Whilst most good organisations will have customer focus as a value for example , it’s not enough to make them leaders in this field. To set yourself apart from your competitors, you have to have certain characteristics in your culture, certain patterns of behaviour and thinking that are present in the day-to-day to produce optimal results. These will depend on your industry, your priorities and your desired outputs.
- The second factor is a mindset where everyone takes responsibility.
At Walking the Talk, we call this ‘above the line’ thinking. It does something like this: Instead of being passive and blaming others, it asks questions that take ownership of the situation: “Given the wider situation that we are operating in and can’t control, how will we choose to respond, could we have responded differently?”
Organisations with this feature in their culture recognise that in every situation they have the ability – and the choice – to respond any way they want.

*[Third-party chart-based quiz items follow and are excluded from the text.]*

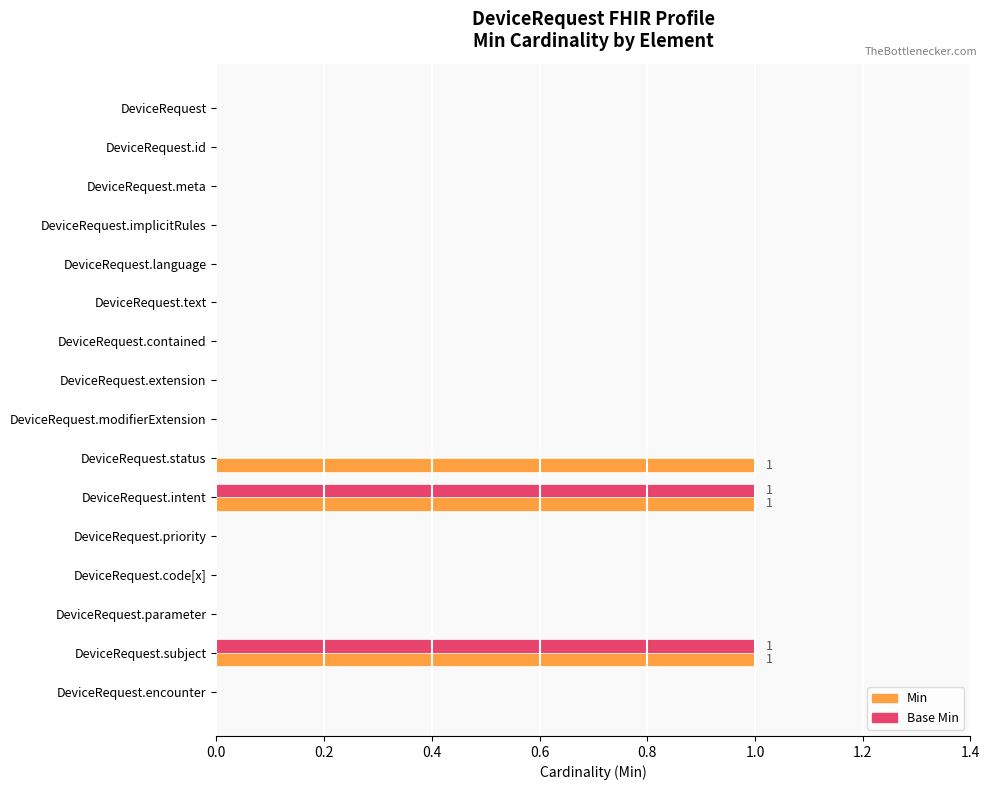

Which series has the largest total across all categories?

Min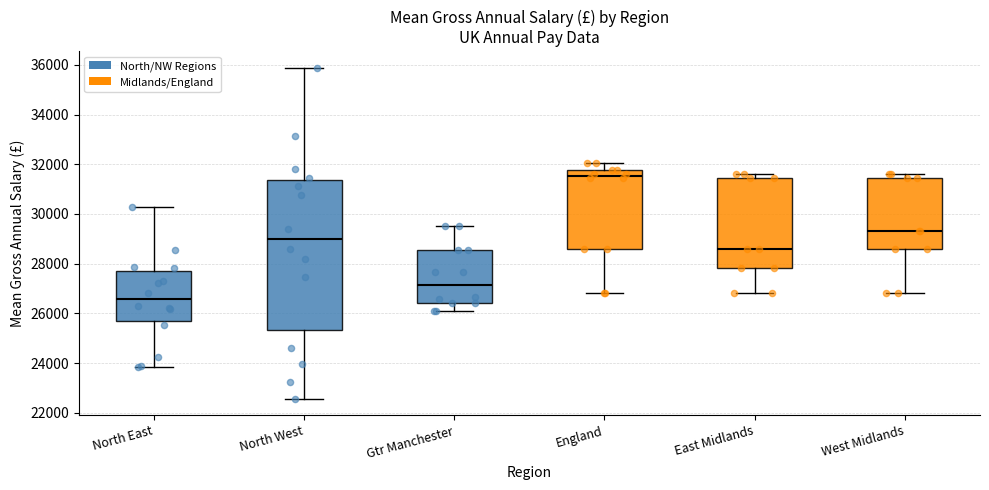

Where does the median line of the box for North West sit on the y-axis? The values are not printed on the chart, so give them approximately, as read against the axis.

29000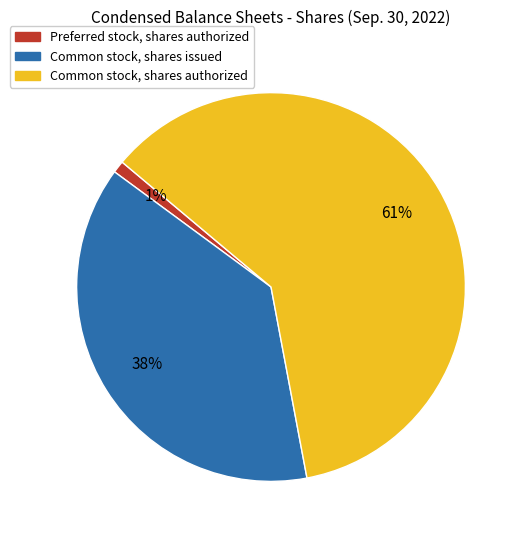

Is the sum of Preferred stock, shares authorized and Common stock, shares authorized greater than half?

Yes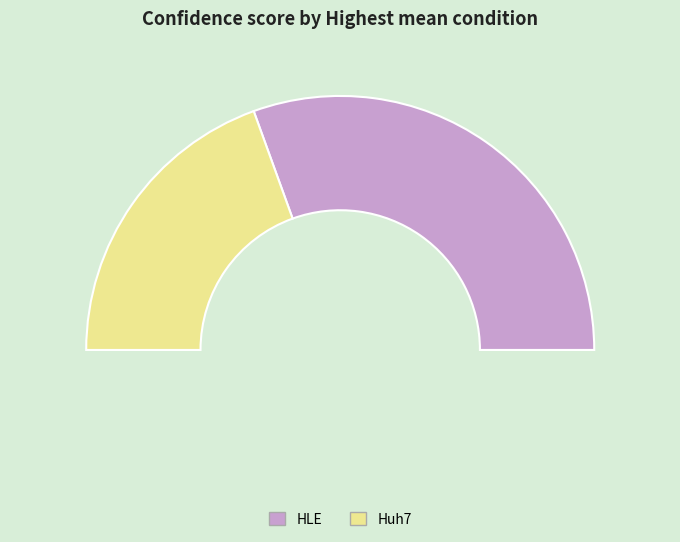

How many segments does this pie chart have?

2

RESPONSE-ABILITY. Just following a set of guidelines or rules is not enough. People have to think for themselves as well. We see this today in the risk environment: Regulators providing rules and guidelines isn’t enough. To produce the optimal risk culture, you need people who take responsibility for the choices they make, and make them consciously.
Focusing on what we can do differently will consistently produce better results than focusing on who to blame.
- The third factor is a culture of challenge.
To make those decisions that will ultimately give you an advantage, you need an environment where people feel safe to challenge the accepted status quo, even in the face of decisions other competitors are making. Such decisions typically require people having to challenge hard to persuade others that theirs is the right decision, and one that will ultimately pay off. Senior managers, consequently, have to be open to listen. These patterns of behaviour go beyond just having certain values. They map out the type of culture you will need to support and sustain these values in the day-to-day.
The right values + a mindset of responsibility + a culture of making and receiving challenges = a higher likelihood of better decisions.
There will always be terrible luck – the seemingly random set of events that lead to negative events or results occurring at some stage perhaps. But the best cultures do not accept bad luck. They will always seek to out-think others to reduce the extent to which they are subject to luck, and to produce a better outcome for their customers and their shareholders.